There's more. Consider the following by Robert Ehrlich, Solar Resonant Diffusion Waves as a Driver of Terrestrial Climate Change, 1/4/06. http://arxiv.org/abs/astro-ph/0701117
>>VI. PROBLEMS WITH MILANKOVITCH THEORY AND CONCLUSION
>>In Milankovitch theory past glaciations are assumed to arise from small quasiperiodic changes in the Earth's orbital parameters that give rise to corresponding changes in solar insolation, particularly in the polar regions. A brief discussion of five problems with this theory are listed below, and a more detailed description of some of them can be found elsewhere. (Karner, 2000)
>>(a) Weak forcing problem: The basic problem with the theory is that observed climate variations are much more intense than the insolation changes can explain without postulating some very strong positive feedback mechanism.
>>(b) 100 ky problem: The preceding basic problem can be illustrated for the case of one particular parameter - the orbital eccentricity. The dominant climate cycle observed during the last million years has a roughly 100 ky period, which in Milankovitch theory is linked to a 100 ky cycle in the eccentricity. However, the effect of this eccentricity variation should be the weakest of all the climate-altering changes, in view of the small change in solar insolation it would cause. For example, consider the Earth's orbital eccentricity, e, which has been shown to have several periods including one of 100 ky during which e varies in the approximate range: e = 0.03 ± 0.02. (Quinn, 1991) The resultant solar irradiance variation found by integrating over one orbit for each of the two extreme e-values is about ±0.055%, or ±0.17 W/m^2 difference at the top of the Earth's atmosphere. Given that climate models show that a one percent change in solar irradance would lead to a 1.80C average global temperature change, then the change resulting from a ±0.055% irradiance change would be a miniscule 0.1 DC hardly enough to induce a major climate event - even with significant positive feedback.
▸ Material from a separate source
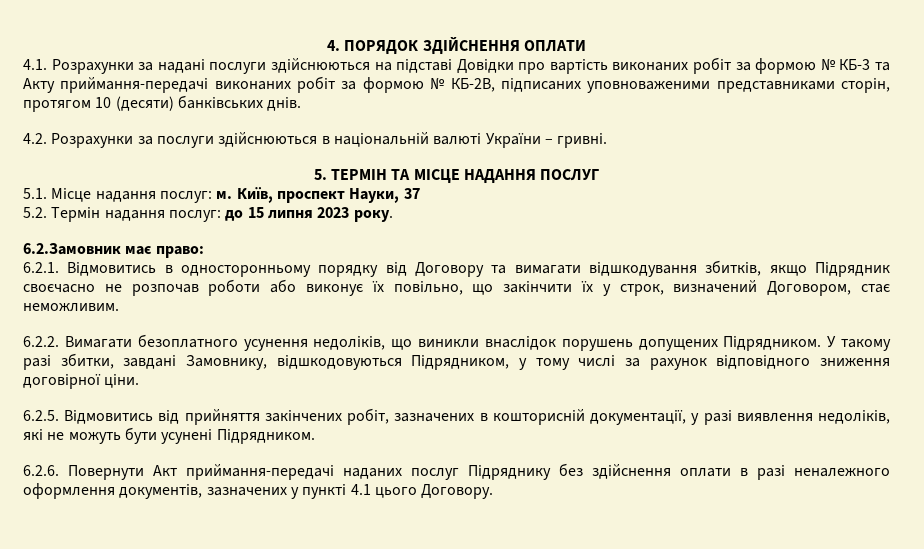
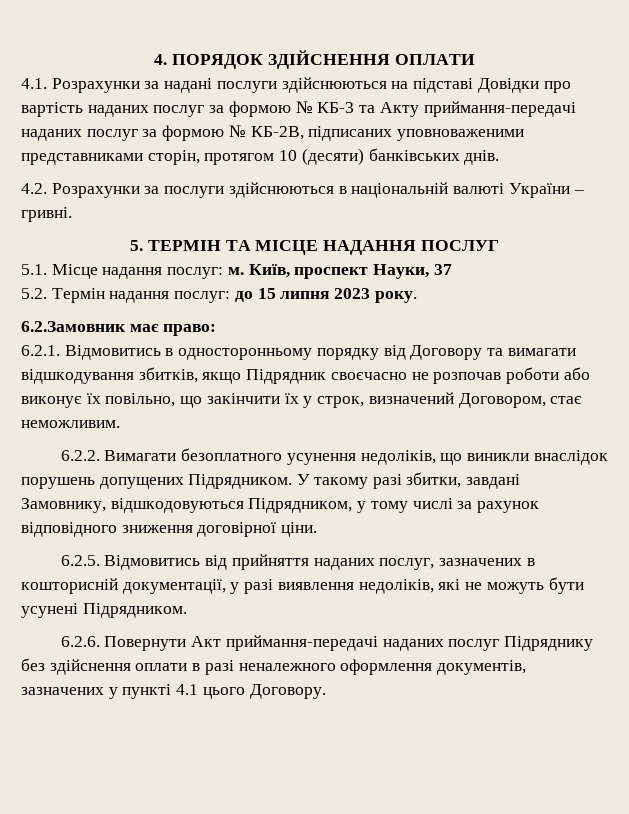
[612,57,732,74] виконаних робіт -> [87,105,205,117] наданих послуг
[214,76,336,93] виконаних робіт -> [21,129,138,141] наданих послуг
[264,408,390,425] закінчених робіт, -> [313,558,435,570] наданих послуг,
>>(c) 400 ky problem: The variations in the Earth's orbital eccentricity show a 400 ky cycle in addition to the 100 ky cycle, with the two cycles being of comparable strength. Yet, the record of Earth's climate variations only shows clear evidence for the latter.
>>(d) Causality problem: Based on a numerical integration of Earth's orbit, a warming climate predates by about 10,000 years the change in insolation than supposedly had been its cause.
>>(e) Transition problem: No explanation is offered for the abrupt switch in climate periodicity from 41 ky to 100 ky that is found to have occured about a million years ago. Of these five problems with Milankovitch theory, the current theory clearly shares only (c).
Now how all of that mitigates the fact that CO2 lags temperature in the ice cores is something I'm not clear on. Al Gore tells me that anthropogenic increases in CO2 levels are the cause of Global Warming yet the data does not support any such assertion, in fact it flies in the face of such an assertion.
Another question, how do Malinkovitch Cycles affect the surface area of the ocean acting as a CO2 source?